Ser médico no século XXI
Na Escola de Medicina da Universidade do Minho acreditamos que ao transformar o ensino da Medicina nos colocamos ao serviço de quem precisa de nós! Assim se constrói uma sociedade mais culta, mais feliz e mais saudável.
A prática da medicina sempre foi, é e será um exercício de serviço. Serviço aos que precisam de ajuda médica; serviço aos que querem manter a sua saúde. Serviço hoje, serviço amanhã.
Servir hoje já é um desafio, mas preparar para servir no futuro é ainda mais complexo porque carece de uma formação adequada que antecipe as necessidades do futuro. Como tal, antecipar (o melhor possível) as necessidades dos sistemas de saúde em 2050 é o desafio da educação médica em 2020. E como acredito que “a melhor forma de prever o futuro é criá-lo – citação atribuída a Abraham Lincoln –, tentemos construir esse futuro a partir de hoje.

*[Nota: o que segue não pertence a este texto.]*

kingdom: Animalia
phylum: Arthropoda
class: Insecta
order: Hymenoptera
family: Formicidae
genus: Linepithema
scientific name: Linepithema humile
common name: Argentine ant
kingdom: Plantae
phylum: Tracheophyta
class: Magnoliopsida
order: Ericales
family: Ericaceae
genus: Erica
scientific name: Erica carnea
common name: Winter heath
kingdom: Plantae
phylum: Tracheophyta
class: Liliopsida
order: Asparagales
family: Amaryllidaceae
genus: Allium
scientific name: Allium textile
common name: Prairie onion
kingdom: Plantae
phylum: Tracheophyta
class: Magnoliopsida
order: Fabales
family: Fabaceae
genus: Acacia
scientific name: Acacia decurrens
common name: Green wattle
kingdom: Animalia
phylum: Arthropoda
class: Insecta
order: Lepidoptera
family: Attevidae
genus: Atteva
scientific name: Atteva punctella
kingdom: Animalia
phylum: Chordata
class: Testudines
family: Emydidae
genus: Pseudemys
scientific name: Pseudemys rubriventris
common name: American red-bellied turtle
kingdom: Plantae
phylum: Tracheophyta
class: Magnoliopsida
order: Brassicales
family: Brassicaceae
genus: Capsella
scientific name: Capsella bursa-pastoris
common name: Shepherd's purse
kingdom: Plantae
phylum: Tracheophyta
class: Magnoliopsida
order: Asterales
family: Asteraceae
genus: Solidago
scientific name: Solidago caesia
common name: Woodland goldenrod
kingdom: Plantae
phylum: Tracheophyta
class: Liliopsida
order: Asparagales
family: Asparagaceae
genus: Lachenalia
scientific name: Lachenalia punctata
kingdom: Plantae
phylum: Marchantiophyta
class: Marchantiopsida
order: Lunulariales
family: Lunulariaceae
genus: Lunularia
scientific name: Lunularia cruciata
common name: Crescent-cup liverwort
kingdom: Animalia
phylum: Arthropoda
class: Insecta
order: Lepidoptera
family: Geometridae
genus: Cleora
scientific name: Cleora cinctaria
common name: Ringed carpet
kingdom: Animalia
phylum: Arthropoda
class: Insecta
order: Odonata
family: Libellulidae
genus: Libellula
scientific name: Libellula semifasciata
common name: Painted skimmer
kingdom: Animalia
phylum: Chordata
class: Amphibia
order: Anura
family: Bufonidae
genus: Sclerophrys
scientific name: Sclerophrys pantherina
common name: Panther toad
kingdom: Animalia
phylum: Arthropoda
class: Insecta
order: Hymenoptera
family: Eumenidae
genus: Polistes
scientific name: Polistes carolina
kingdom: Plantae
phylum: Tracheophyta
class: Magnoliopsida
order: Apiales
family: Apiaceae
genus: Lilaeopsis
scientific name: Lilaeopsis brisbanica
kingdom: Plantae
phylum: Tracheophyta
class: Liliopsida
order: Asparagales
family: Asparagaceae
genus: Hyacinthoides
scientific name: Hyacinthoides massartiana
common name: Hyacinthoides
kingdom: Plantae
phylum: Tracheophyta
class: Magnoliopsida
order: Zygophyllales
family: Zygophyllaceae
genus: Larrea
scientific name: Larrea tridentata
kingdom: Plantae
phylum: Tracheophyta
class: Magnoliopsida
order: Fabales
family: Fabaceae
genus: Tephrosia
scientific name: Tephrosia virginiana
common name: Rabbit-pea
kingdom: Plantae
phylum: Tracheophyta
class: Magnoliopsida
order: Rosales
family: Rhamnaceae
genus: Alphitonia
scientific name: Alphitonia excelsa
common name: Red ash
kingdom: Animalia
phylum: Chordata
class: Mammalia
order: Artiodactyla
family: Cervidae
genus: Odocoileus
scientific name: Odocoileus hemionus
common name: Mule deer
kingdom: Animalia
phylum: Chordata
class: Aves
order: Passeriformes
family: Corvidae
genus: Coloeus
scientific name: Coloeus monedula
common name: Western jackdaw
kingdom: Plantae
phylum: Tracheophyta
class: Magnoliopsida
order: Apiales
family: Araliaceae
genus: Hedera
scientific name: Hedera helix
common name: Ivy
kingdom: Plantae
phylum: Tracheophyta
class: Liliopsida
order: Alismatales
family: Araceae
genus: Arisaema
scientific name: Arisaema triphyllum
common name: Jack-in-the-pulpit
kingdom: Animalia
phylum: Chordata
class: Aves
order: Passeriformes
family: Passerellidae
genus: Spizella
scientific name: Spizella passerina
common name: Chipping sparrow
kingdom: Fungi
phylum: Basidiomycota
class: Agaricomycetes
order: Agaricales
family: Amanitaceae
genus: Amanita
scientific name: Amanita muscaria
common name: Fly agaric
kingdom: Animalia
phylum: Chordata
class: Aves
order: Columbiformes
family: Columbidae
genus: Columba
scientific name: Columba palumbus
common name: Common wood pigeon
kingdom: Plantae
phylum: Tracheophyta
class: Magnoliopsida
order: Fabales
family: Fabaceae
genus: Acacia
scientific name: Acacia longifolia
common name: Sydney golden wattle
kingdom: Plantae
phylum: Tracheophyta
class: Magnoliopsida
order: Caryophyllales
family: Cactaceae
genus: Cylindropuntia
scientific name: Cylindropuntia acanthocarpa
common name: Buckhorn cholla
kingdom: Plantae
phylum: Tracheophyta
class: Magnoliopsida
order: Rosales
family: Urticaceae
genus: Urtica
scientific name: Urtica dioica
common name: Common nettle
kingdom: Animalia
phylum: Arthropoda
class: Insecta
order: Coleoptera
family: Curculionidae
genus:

A formação médica inovadora centra-se na aquisição das competências clínicas “clássicas” – que se encontram em permanente mutação –, mas também de um conjunto de “novas” competências que assegurem clínicos preparados para enfrentar os desafios societais, demográficos, climáticos e tecnológicos do futuro. No primeiro grupo contam-se, por exemplo, sólidos conhecimentos acerca dos mecanismos das diferentes patologias ou a capacidade de efetuar corretamente gestos técnicos e de comunicar de forma eficaz com doentes, cuidadores e outros profissionais de saúde. No segundo, contam-se competências em áreas de interseção de conhecimentos, como a “investigação (bio)médica”, “inteligência artificial”, “medicina digital”, “data science”, “robótica”, “gestão na saúde”, “tecnologias na saúde”, mas também competências de “liderança”, “empreendedorismo”, “segurança e qualidade do doente”, “novos desafios bioéticos” ou “trabalho em equipa”. A criação de um ecossistema que permita a aquisição destas competências, transversais e interdisciplinares sem comprometer a aquisição das competências centrais na medicina é um enorme desafio. Porventura, o maior desafio da Escolas Médicas e das comunidades formativas de vanguarda.
Na Escola de Medicina da Universidade do Minho, encaramos este desafio de forma inovadora. Em alinhamento com a nossa missão – “melhorar os cuidados de saúde, através da formação, geração de conhecimento e de valor” –, construímos uma visão clara, onde se “concretiza a ambição de cada pessoa, através de um modelo educacional transformativo de referência, num cluster aberto de investigação e inovação que antecipa o futuro da saúde”. E, no domínio da formação médica pré-graduada, isto corporiza-se num novo curriculum – MinhoMD – que tem por base quatro pilares (ciências biomédicas, ciências clínicas, ciências dos sistemas de saúde e humanidades em medicina).
Estes pilares convergem em ciclos de formação obrigatórios onde as competências dos diferentes saberes (saber cognitivo, saber fazer e saber estar) são trabalhados por metodologias ativas (ensino baseado em casos, laboratórios ativos) que promovem o contacto precoce com a clínica e o raciocínio clínico (os tópicos clínicos são apresentados por sintomas e problemas clínicos) e são consolidados por uma avaliação ao serviço da aprendizagem. Estes ciclos são agregados através da construção de um perfil próprio para cada estudante e pela liberdade de escolha de opções (com a duração cumulativa de um ano letivo completo). Aqui, cada estudante tem uma oportunidade única de adquirir um conjunto de competências complementares, mas que acreditamos serem críticas, para o seu desenvolvimento profissional futuro.
A organização destas opções foi desenhada como um espaço de liberdade para o estudante, garantindo uma formação personalizada onde navega entre diferentes oportunidades de formação que façam sentido para a construção do seu perfil profissional. Após escolha de um conjunto de cursos curtos no início do segundo ano da formação médica, o estudante propõe ao corpo docente uma série de ações formativas; estas podem ocorrer no contexto da Universidade do Minho ou fora dela, podem estar organizadas de forma livre ou conducente a grau (majors e minors), podem ter coerência temática ou permitir experiências distintas. E sempre como complemento a uma sólida formação (bio)médica, que transforma cada estudante num médico competente.
Acreditamos que ao transformar o ensino da Medicina nos colocamos ao serviço de quem precisa de nós! Assim se constrói uma sociedade mais culta, mais feliz e mais saudável.